##### Dataset records

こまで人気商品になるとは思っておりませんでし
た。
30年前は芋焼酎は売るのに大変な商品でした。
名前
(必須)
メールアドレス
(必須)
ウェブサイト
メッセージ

##########
##### Dataset records

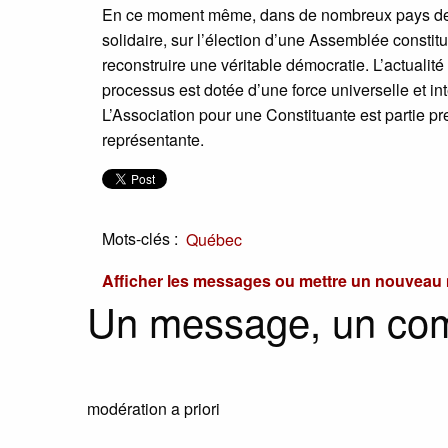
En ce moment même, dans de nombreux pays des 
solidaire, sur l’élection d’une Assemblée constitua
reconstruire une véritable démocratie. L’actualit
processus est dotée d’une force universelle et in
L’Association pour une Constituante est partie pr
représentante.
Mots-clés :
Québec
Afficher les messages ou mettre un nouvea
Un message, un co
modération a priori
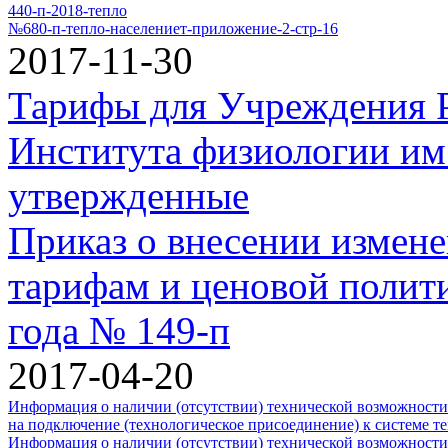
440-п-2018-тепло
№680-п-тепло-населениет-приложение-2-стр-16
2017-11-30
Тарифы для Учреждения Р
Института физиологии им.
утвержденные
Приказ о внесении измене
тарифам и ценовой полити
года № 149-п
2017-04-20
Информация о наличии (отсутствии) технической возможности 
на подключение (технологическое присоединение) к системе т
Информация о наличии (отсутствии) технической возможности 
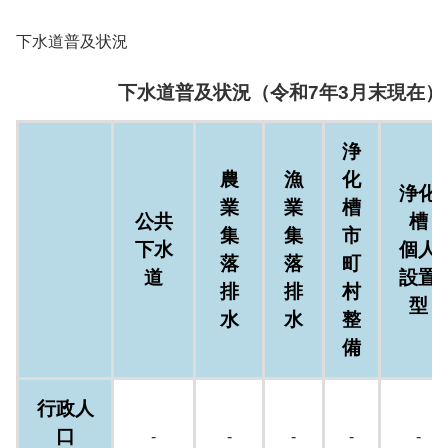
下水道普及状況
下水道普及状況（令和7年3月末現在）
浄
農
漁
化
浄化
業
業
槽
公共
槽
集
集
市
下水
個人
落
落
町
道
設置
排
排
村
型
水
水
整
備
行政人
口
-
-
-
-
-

##########

Task objective ▸
Which part of the entries opens with the line containing "solidaire, sur l’élection" and closes with the line containing "440-п-2018-тепло"? Output that part exactly, ends included, pictures excluded.

Exercise result ▸
solidaire, sur l’élection d’une Assemblée constitua
reconstruire une véritable démocratie. L’actualit
processus est dotée d’une force universelle et in
L’Association pour une Constituante est partie pr
représentante.
Mots-clés :
Québec
Afficher les messages ou mettre un nouvea
Un message, un co
modération a priori
440-п-2018-тепло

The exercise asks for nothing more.